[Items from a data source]

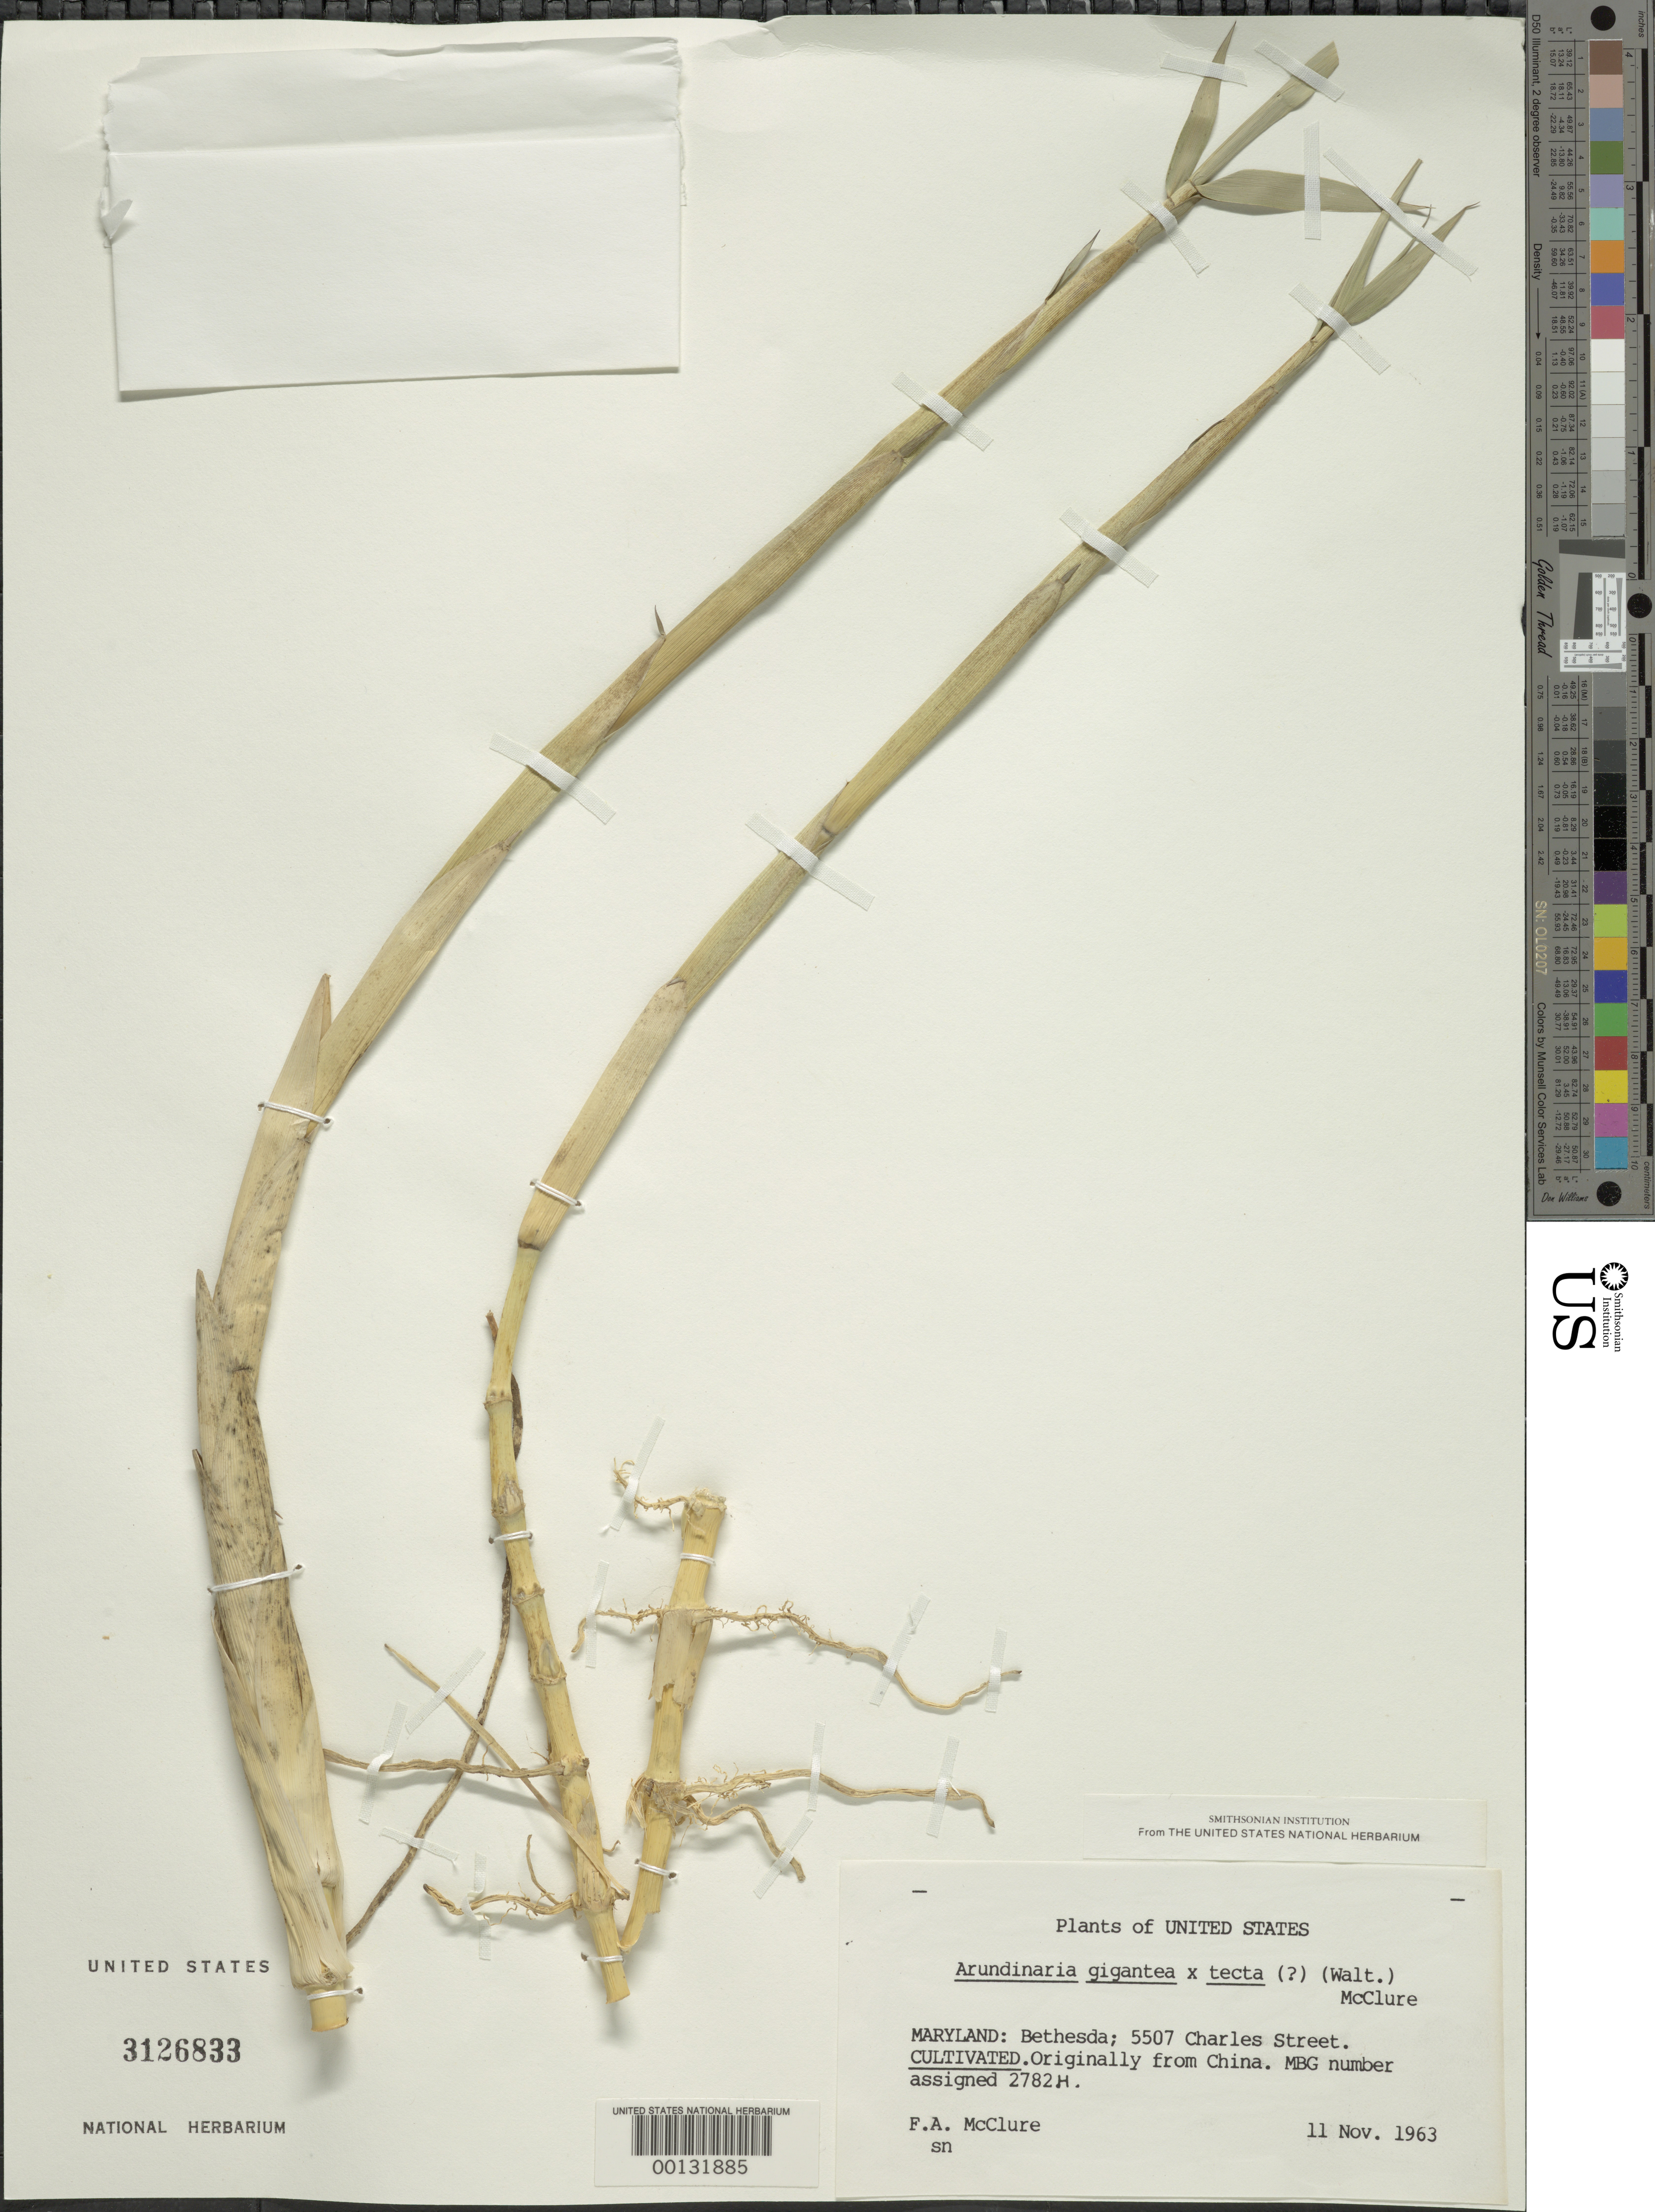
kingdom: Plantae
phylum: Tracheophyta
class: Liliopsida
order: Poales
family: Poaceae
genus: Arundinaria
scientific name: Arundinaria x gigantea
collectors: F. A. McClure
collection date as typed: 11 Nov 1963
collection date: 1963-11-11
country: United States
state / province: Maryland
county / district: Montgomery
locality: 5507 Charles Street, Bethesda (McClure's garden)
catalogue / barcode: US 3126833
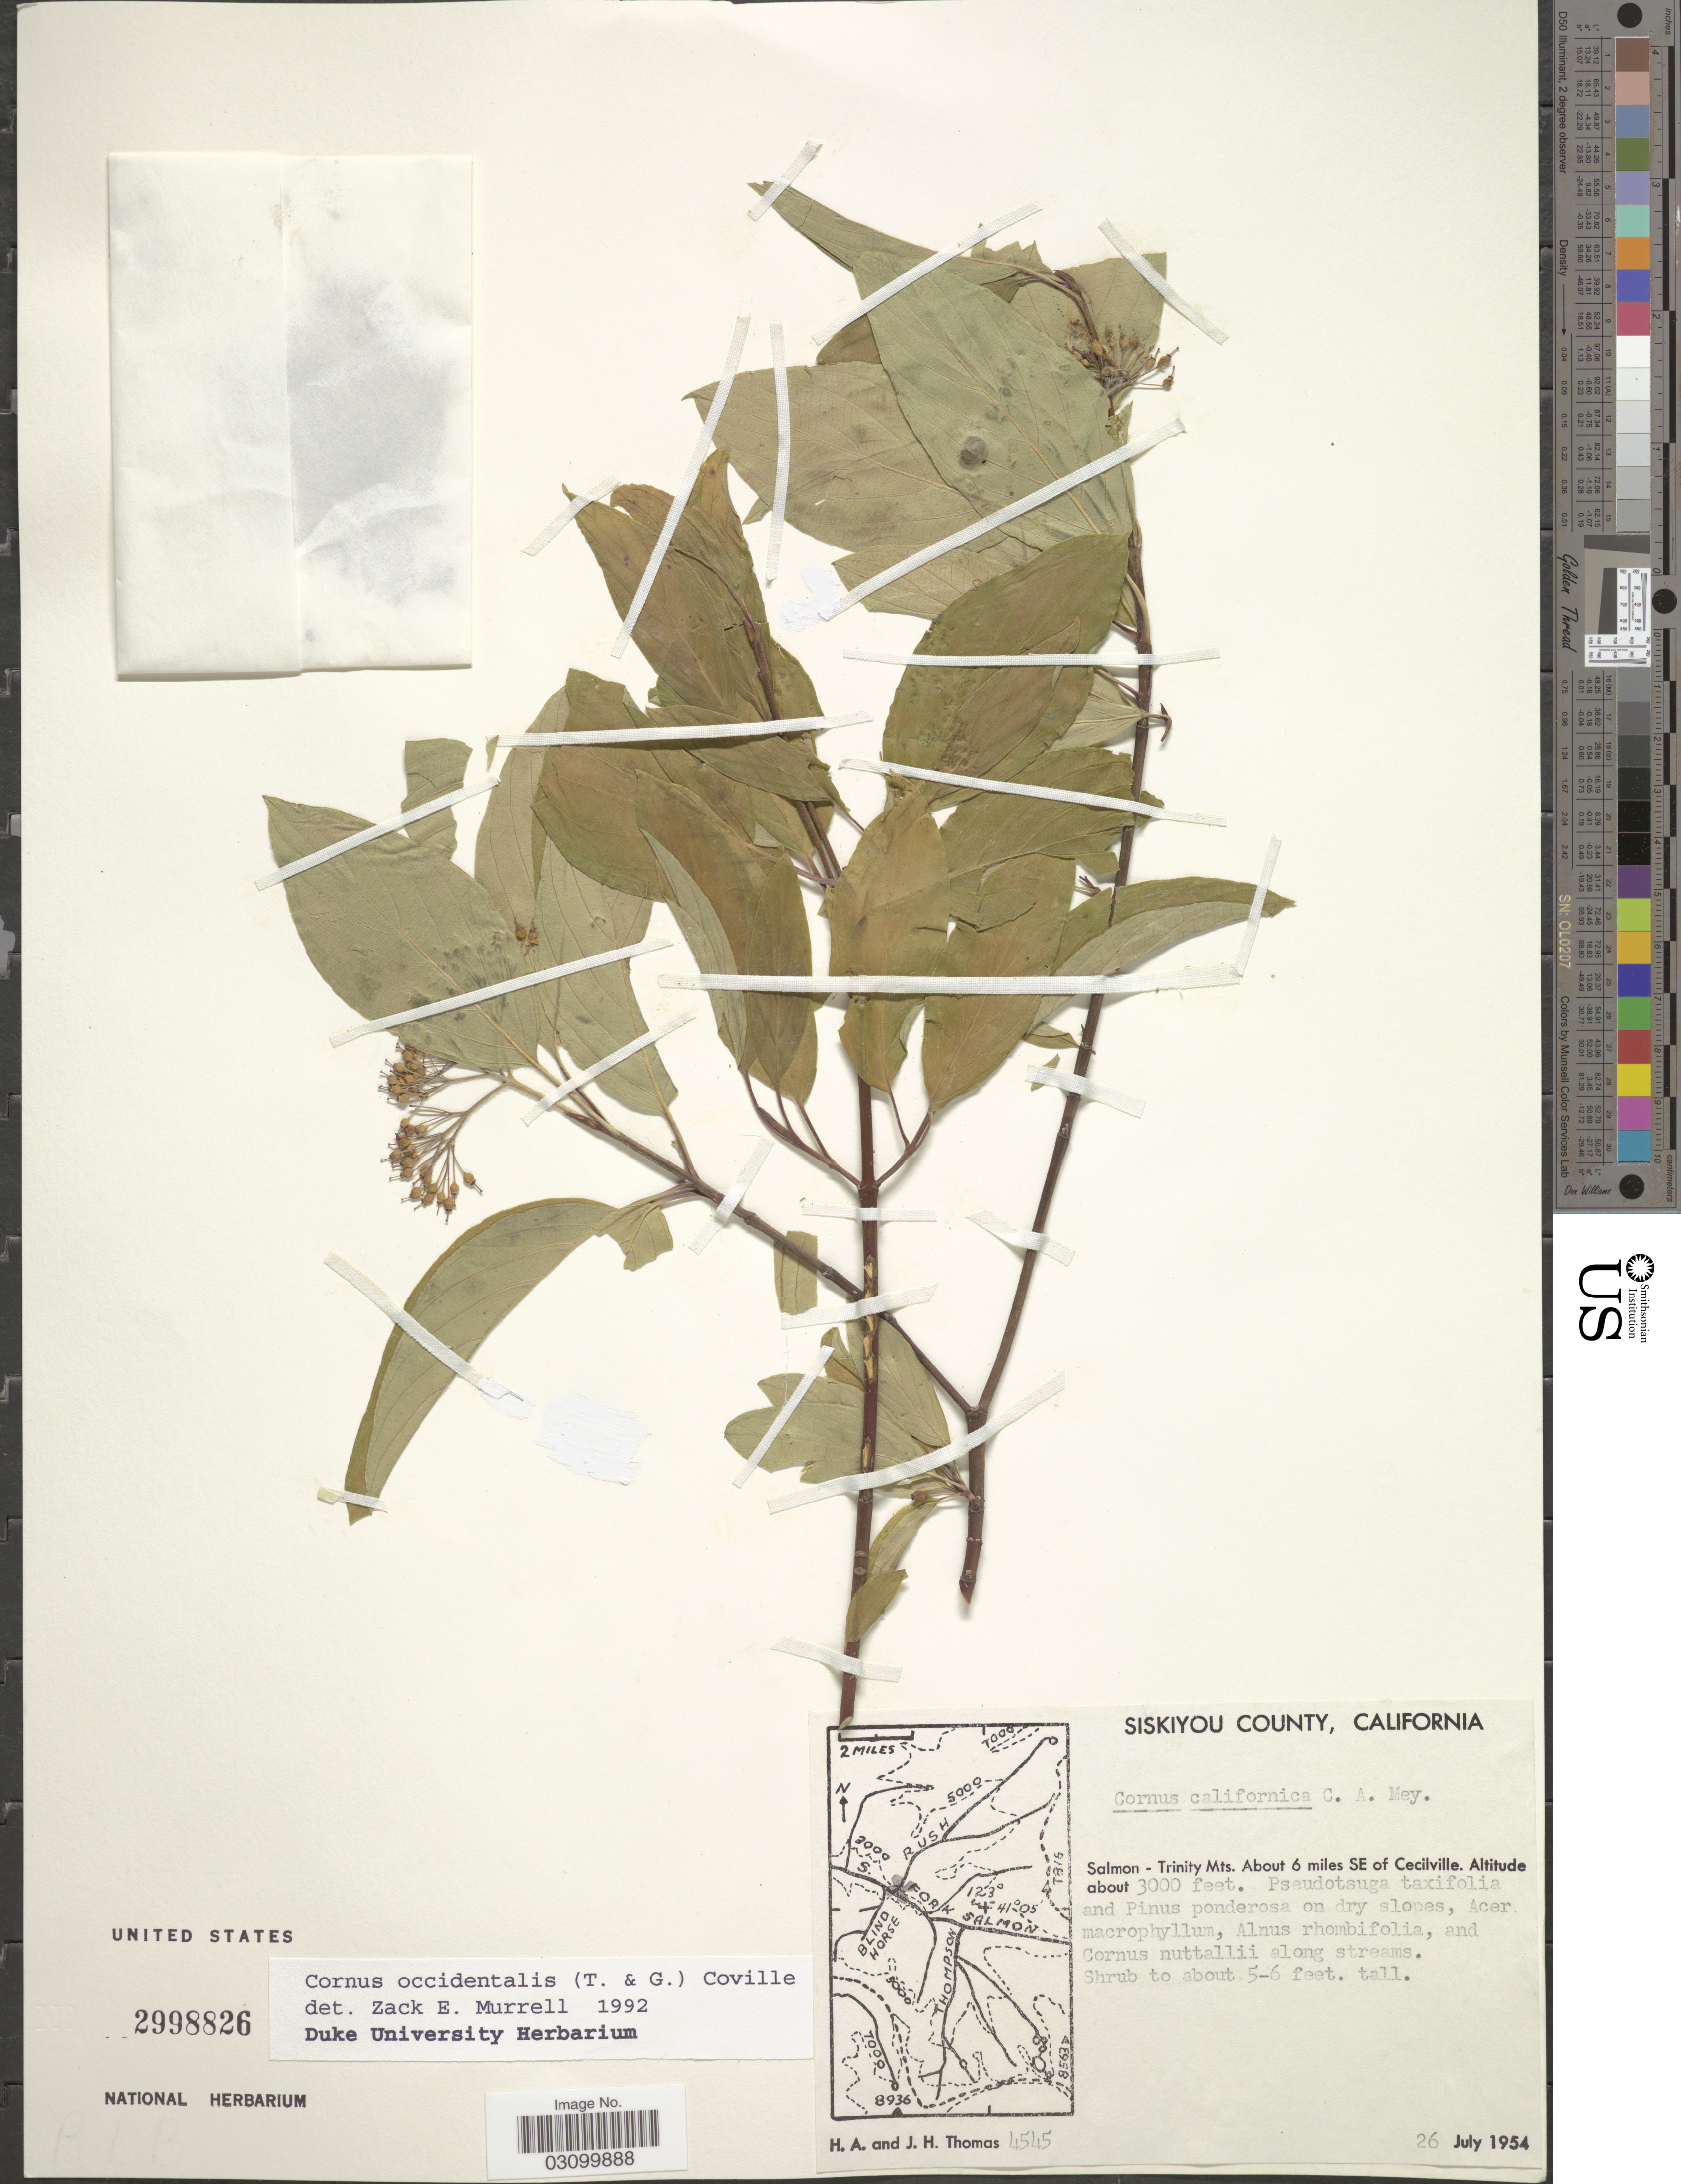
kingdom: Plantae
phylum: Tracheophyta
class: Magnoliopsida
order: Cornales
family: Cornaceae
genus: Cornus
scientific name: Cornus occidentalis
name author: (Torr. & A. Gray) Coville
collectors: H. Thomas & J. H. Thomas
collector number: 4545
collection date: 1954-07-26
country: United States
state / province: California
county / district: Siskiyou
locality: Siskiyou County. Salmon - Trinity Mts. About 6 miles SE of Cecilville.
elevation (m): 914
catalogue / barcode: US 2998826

▶ **Exercise details**
Tally the lines in the items above that contain the string "name", matching case exactly. Reply with the number alone.

▶ **Solution for this problem**
3